In the records below, duplicate word for word the part that opens with the line containing "значение в опционале" and closes with the line containing "## 36. Расскажите", including both of those lines.

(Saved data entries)
=====

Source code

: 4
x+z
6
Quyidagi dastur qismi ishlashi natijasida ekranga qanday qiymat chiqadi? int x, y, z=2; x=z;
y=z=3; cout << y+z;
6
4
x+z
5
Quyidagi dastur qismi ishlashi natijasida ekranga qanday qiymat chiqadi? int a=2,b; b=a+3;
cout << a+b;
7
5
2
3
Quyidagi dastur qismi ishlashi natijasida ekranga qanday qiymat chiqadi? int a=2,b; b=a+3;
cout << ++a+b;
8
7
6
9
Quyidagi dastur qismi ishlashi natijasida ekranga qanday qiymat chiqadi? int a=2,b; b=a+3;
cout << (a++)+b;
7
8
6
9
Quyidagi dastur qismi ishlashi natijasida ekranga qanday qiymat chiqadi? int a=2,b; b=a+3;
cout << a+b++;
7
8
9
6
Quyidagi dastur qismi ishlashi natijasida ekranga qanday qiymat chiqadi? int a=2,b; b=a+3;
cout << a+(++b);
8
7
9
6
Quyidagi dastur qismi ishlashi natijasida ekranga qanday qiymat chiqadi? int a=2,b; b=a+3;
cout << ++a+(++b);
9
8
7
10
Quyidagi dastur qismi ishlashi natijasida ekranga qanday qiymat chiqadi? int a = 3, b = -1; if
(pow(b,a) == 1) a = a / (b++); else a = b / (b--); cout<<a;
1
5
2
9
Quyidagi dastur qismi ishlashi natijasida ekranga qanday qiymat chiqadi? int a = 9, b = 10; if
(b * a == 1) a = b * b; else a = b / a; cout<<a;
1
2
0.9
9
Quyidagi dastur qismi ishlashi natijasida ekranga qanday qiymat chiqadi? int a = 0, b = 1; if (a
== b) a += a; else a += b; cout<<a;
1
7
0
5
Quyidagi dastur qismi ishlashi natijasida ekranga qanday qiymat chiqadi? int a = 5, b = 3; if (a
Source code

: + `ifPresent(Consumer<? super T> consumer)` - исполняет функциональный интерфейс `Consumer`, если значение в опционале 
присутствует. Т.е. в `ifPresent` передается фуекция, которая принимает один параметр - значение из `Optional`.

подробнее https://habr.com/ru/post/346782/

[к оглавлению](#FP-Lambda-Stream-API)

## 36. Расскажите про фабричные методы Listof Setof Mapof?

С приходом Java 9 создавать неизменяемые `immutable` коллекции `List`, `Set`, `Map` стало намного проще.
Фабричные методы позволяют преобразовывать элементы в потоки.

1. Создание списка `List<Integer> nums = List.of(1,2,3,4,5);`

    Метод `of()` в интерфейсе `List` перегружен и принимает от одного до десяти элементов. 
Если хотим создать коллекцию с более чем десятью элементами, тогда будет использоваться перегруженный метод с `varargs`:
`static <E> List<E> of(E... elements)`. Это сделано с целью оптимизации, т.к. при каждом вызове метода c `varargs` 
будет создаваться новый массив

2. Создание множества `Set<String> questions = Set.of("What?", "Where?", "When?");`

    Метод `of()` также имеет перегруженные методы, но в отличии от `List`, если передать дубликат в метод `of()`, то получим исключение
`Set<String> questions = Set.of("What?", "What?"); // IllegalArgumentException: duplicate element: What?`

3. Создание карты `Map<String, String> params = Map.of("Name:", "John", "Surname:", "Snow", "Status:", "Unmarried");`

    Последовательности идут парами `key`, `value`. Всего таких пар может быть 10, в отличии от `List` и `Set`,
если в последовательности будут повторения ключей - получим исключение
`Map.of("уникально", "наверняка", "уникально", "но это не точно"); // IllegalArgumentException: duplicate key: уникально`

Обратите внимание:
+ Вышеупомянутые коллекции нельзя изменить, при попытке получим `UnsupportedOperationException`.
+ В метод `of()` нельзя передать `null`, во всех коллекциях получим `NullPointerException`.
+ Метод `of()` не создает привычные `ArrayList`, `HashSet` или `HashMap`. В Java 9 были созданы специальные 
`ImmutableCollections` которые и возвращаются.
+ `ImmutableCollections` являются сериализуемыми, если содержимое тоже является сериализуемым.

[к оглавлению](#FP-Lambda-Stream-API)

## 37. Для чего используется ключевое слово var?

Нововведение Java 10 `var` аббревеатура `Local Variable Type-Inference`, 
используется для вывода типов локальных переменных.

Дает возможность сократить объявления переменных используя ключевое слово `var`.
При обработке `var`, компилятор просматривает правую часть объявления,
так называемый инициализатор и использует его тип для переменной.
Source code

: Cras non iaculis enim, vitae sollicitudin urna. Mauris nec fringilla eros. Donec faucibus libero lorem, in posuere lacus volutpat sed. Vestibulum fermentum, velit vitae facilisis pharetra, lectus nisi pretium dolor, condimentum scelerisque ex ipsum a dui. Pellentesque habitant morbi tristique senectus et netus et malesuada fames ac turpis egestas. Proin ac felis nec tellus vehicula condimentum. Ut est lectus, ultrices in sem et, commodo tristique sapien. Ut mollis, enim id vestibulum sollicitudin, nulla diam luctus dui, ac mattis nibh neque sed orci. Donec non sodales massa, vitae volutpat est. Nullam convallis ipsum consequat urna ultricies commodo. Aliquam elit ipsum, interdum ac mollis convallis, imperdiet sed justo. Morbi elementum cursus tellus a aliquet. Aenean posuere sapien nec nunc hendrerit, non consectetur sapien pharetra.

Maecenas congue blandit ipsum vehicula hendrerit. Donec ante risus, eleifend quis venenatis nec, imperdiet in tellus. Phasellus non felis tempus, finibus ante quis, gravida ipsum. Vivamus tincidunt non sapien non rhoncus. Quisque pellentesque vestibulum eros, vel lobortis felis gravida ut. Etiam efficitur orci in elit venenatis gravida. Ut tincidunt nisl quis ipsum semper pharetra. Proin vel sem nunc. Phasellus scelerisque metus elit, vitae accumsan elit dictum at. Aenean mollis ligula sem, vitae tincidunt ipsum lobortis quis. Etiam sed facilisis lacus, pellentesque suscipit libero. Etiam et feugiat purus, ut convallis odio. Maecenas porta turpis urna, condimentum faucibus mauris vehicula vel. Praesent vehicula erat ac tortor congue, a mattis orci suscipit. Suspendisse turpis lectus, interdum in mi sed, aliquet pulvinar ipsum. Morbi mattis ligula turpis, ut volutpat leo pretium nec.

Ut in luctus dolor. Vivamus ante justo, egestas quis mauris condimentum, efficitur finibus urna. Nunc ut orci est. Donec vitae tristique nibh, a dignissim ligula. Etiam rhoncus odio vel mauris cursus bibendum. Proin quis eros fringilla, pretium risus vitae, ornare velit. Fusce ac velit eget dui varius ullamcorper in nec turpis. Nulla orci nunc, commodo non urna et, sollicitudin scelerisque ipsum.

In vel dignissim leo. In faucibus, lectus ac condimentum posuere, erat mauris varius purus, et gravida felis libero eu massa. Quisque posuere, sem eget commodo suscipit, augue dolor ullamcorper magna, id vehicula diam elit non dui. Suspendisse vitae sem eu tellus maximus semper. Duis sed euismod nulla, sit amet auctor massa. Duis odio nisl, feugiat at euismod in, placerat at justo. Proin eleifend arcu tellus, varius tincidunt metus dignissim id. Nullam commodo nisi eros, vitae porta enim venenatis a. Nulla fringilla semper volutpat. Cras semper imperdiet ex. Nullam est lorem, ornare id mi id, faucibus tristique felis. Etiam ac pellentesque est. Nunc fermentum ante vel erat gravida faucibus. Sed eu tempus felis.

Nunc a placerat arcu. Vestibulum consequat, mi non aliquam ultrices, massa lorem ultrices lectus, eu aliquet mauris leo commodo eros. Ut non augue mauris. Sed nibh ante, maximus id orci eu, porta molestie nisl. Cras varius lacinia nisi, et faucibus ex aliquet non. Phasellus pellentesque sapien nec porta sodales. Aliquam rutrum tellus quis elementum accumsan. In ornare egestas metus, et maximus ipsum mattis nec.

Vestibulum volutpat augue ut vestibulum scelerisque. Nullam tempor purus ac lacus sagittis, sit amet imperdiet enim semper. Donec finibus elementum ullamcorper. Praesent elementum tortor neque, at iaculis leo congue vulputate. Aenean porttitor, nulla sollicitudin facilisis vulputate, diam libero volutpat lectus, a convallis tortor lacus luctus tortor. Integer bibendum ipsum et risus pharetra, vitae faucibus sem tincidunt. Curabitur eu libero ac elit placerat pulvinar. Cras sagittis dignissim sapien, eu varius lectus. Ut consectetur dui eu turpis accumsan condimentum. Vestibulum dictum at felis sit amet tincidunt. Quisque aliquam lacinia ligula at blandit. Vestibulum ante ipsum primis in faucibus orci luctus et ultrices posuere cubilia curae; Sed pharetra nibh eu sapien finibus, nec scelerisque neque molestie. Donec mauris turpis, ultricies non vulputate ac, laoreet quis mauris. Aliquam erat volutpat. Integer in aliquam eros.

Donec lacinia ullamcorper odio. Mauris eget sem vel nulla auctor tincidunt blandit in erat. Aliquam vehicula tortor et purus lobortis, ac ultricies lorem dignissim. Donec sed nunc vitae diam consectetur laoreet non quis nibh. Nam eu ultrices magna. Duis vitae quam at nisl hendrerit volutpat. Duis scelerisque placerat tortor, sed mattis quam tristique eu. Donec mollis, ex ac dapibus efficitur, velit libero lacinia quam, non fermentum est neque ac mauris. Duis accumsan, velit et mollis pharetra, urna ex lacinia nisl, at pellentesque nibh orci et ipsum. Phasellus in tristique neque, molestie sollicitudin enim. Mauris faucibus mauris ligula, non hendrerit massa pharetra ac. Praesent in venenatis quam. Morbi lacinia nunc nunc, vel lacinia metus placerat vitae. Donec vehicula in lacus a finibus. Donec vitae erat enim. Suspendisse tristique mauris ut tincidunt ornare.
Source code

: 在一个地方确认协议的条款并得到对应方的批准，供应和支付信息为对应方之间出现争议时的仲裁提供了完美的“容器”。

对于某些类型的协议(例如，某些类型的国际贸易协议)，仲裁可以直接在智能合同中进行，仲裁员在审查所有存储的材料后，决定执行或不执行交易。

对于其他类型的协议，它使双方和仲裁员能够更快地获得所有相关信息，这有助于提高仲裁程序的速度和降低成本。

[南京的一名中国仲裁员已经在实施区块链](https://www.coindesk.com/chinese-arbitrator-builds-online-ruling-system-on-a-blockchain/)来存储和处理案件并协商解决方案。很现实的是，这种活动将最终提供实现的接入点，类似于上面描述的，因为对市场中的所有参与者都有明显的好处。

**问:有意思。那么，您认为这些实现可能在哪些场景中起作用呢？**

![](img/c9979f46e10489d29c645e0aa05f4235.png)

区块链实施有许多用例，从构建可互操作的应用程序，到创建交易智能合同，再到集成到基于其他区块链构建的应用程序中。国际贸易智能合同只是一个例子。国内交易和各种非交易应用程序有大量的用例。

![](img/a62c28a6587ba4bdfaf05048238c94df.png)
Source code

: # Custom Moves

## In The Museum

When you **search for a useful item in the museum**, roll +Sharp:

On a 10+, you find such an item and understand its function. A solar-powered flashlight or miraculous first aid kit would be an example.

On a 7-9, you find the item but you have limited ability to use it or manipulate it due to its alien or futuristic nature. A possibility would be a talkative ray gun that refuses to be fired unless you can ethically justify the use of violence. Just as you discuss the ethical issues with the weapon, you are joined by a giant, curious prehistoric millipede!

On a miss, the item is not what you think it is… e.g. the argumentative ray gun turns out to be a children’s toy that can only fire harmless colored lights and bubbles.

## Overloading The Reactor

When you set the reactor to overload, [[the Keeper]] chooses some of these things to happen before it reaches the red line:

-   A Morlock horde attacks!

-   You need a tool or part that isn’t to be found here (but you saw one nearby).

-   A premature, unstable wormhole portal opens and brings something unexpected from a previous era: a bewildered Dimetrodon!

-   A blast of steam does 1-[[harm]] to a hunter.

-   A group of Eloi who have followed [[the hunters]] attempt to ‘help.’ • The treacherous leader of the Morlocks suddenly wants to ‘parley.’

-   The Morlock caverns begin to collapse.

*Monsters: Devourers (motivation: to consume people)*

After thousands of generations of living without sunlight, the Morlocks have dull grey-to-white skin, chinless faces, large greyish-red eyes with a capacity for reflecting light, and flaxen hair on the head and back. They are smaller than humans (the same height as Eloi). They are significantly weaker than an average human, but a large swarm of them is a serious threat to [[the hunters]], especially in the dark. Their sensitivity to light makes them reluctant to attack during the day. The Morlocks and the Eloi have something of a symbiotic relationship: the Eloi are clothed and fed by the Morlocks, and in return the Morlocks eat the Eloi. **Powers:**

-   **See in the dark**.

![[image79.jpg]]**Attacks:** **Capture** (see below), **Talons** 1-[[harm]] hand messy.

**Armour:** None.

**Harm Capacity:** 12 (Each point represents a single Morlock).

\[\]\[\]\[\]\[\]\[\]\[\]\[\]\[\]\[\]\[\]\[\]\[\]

=====

> _Answer space_
: + `ifPresent(Consumer<? super T> consumer)` - исполняет функциональный интерфейс `Consumer`, если значение в опционале 
присутствует. Т.е. в `ifPresent` передается фуекция, которая принимает один параметр - значение из `Optional`.

подробнее https://habr.com/ru/post/346782/

[к оглавлению](#FP-Lambda-Stream-API)

## 36. Расскажите про фабричные методы Listof Setof Mapof?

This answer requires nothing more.